I found an NIH article that says the likelier origin is that the 1950 virus was used to produce a weakened live virus vaccine candidate that lead to the reemergence and not an accidental leak. It also concludes by saying there has never been a likely lab leak epidemic ever observed.

https://www.ncbi.nlm.nih.gov/pmc/articles/PMC4542197/



That article's definition of "lab accident" seems narrow and legalistic to me. In either case, the virus spent 1950-1977 in a lab freezer. It ended up in the wild, with ~700k people dead. The only question is whether it escaped in an infected researcher (or in infectious lab waste, or in whatever else you'd consider a proper lab accident) vs. in that failed vaccine candidate.
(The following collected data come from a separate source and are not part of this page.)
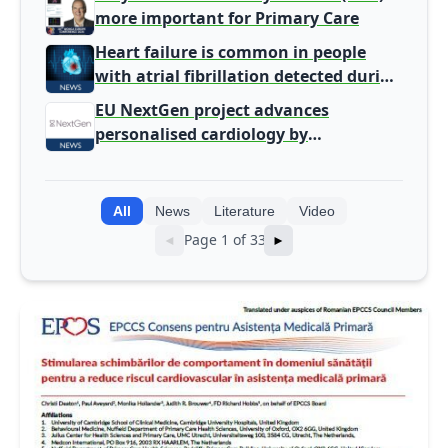
more important for Primary Care
Heart failure is common in people
with atrial fibrillation detected during
screening
EU NextGen project advances
personalised cardiology by
integrating genomic and clinical data
into AI models
All
News
Literature
Video
Page 1 of 33
◄
►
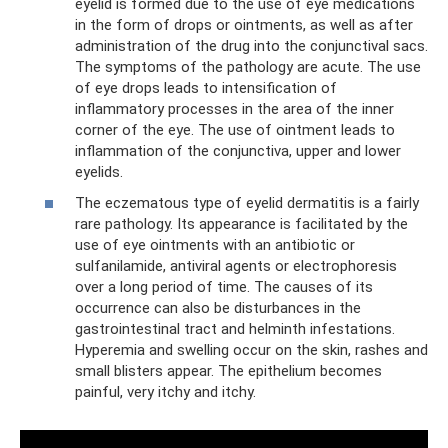
eyelid is formed due to the use of eye medications
in the form of drops or ointments, as well as after
administration of the drug into the conjunctival sacs.
The symptoms of the pathology are acute. The use
of eye drops leads to intensification of
inflammatory processes in the area of ​​the inner
corner of the eye. The use of ointment leads to
inflammation of the conjunctiva, upper and lower
eyelids.
The eczematous type of eyelid dermatitis is a fairly
rare pathology. Its appearance is facilitated by the
use of eye ointments with an antibiotic or
sulfanilamide, antiviral agents or electrophoresis
over a long period of time. The causes of its
occurrence can also be disturbances in the
gastrointestinal tract and helminth infestations.
Hyperemia and swelling occur on the skin, rashes and
small blisters appear. The epithelium becomes
painful, very itchy and itchy.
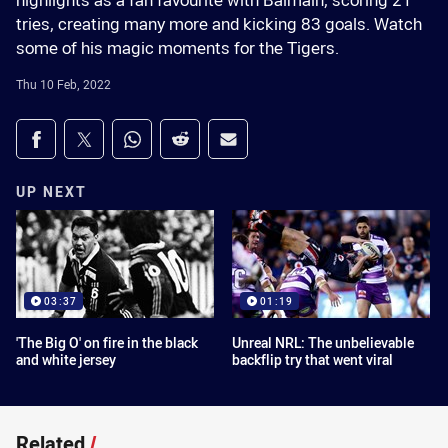
highlights as a fan favourite with Balmain, scoring 21
tries, creating many more and kicking 83 goals. Watch
some of his magic moments for the Tigers.
Thu 10 Feb, 2022
Share on social media
Share via Facebook
Share via Twitter
Share via Whats-app
Share via Reddit
Share via Email
UP NEXT
03:37
01:19
'The Big O' on fire in the black
Unreal NRL: The unbelievable
and white jersey
backflip try that went viral
Related
/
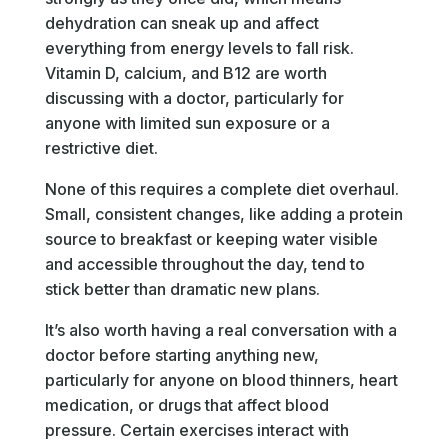
dehydration can sneak up and affect
everything from energy levels to fall risk.
Vitamin D, calcium, and B12 are worth
discussing with a doctor, particularly for
anyone with limited sun exposure or a
restrictive diet.
None of this requires a complete diet overhaul.
Small, consistent changes, like adding a protein
source to breakfast or keeping water visible
and accessible throughout the day, tend to
stick better than dramatic new plans.
It’s also worth having a real conversation with a
doctor before starting anything new,
particularly for anyone on blood thinners, heart
medication, or drugs that affect blood
pressure. Certain exercises interact with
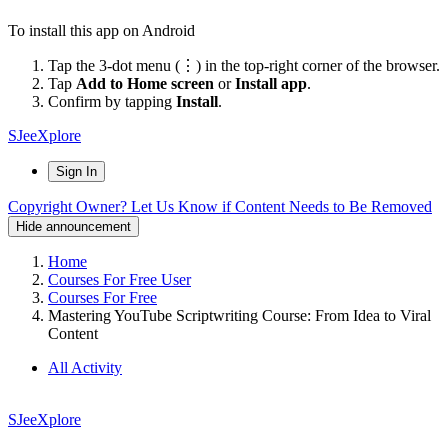
To install this app on Android
Tap the 3-dot menu (⋮) in the top-right corner of the browser.
Tap
Add to Home screen
or
Install app
.
Confirm by tapping
Install
.
SJeeXplore
Sign In
Copyright Owner? Let Us Know if Content Needs to Be Removed
Hide announcement
Home
Courses For Free User
Courses For Free
Mastering YouTube Scriptwriting Course: From Idea to Viral
Content
All Activity
SJeeXplore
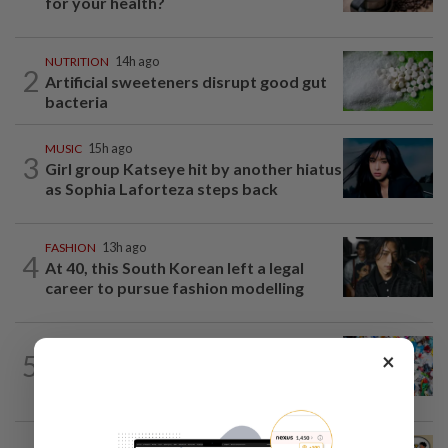
for your health?
NUTRITION
14h ago
2
Artificial sweeteners disrupt good gut
bacteria
MUSIC
15h ago
3
Girl group Katseye hit by another hiatus
as Sophia Laforteza steps back
FASHION
13h ago
4
At 40, this South Korean left a legal
career to pursue fashion modelling
WELLNESS
12h ago
×
5
Aerobic exercise limits impact of
nanoplastics in our body
LIVING
14h ago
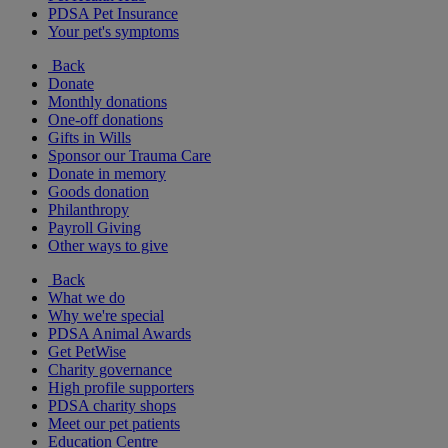
PDSA Pet Insurance
Your pet's symptoms
Back
Donate
Monthly donations
One-off donations
Gifts in Wills
Sponsor our Trauma Care
Donate in memory
Goods donation
Philanthropy
Payroll Giving
Other ways to give
Back
What we do
Why we're special
PDSA Animal Awards
Get PetWise
Charity governance
High profile supporters
PDSA charity shops
Meet our pet patients
Education Centre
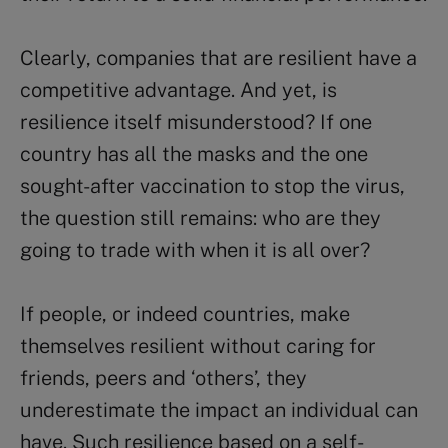
Clearly, companies that are resilient have a
competitive advantage. And yet, is
resilience itself misunderstood? If one
country has all the masks and the one
sought-after vaccination to stop the virus,
the question still remains: who are they
going to trade with when it is all over?
If people, or indeed countries, make
themselves resilient without caring for
friends, peers and ‘others’, they
underestimate the impact an individual can
have. Such resilience based on a self-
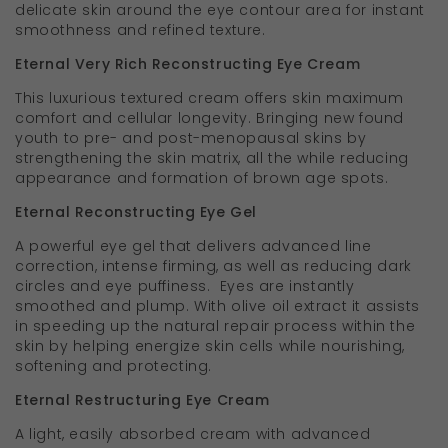
delicate skin around the eye contour area for instant
smoothness and refined texture.
Eternal Very Rich Reconstructing Eye Cream
This luxurious textured cream offers skin maximum
comfort and cellular longevity. Bringing new found
youth to pre- and post-menopausal skins by
strengthening the skin matrix, all the while reducing
appearance and formation of brown age spots.
Eternal Reconstructing Eye Gel
A powerful eye gel that delivers advanced line
correction, intense firming, as well as reducing dark
circles and eye puffiness. Eyes are instantly
smoothed and plump. With olive oil extract it assists
in speeding up the natural repair process within the
skin by helping energize skin cells while nourishing,
softening and protecting.
Eternal Restructuring Eye Cream
A light, easily absorbed cream with advanced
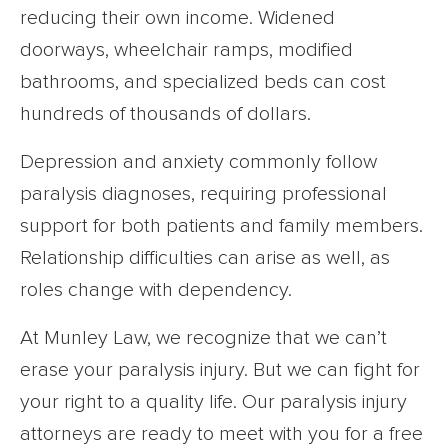
reducing their own income. Widened
doorways, wheelchair ramps, modified
bathrooms, and specialized beds can cost
hundreds of thousands of dollars.
Depression and anxiety commonly follow
paralysis diagnoses, requiring professional
support for both patients and family members.
Relationship difficulties can arise as well, as
roles change with dependency.
At Munley Law, we recognize that we can’t
erase your paralysis injury. But we can fight for
your right to a quality life. Our paralysis injury
attorneys are ready to meet with you for a free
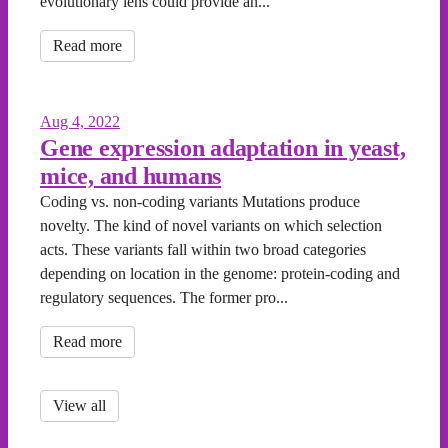
evolutionary lens could provide an...
Read more
Aug 4, 2022
Gene expression adaptation in yeast,
mice, and humans
Coding vs. non-coding variants Mutations produce
novelty. The kind of novel variants on which selection
acts. These variants fall within two broad categories
depending on location in the genome: protein-coding and
regulatory sequences. The former pro...
Read more
View all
Those details do inform some details of the correct policy response. For example, they determine the relative importance of better PPE at the bench vs. better QA before allowing the vaccine to leave the lab. They don't change the overall question of whether scientific research has ever caused a pandemic, though. That causality is what matters, not whether the sign on the door said "lab" vs. "experimental vaccine nurse".

For example, if the pandemic originated from a WIV researcher who became infected in the field (during their many expeditions to remote bat caves that no other humans would routinely enter), was that a "lab leak"? Literally no, since they weren't in the lab. The causality would still be the same, though--if not for that scientific research, that virus would likely have never left the cave.

To avoid such confusion, it's probably better to say something like "unnatural origin", or "origin arising from scientific research". A much bigger mouthful than "lab leak", though.


I'd add that the article does not state that there have never been cases of accidental releases of pathogens from laboratories, only that such accidents had likely not led to a 'global epidemic' as of the date the article was written (2015).

The article's abstract opens with the statement 'The 1977-1978 influenza epidemic was probably not a natural event'.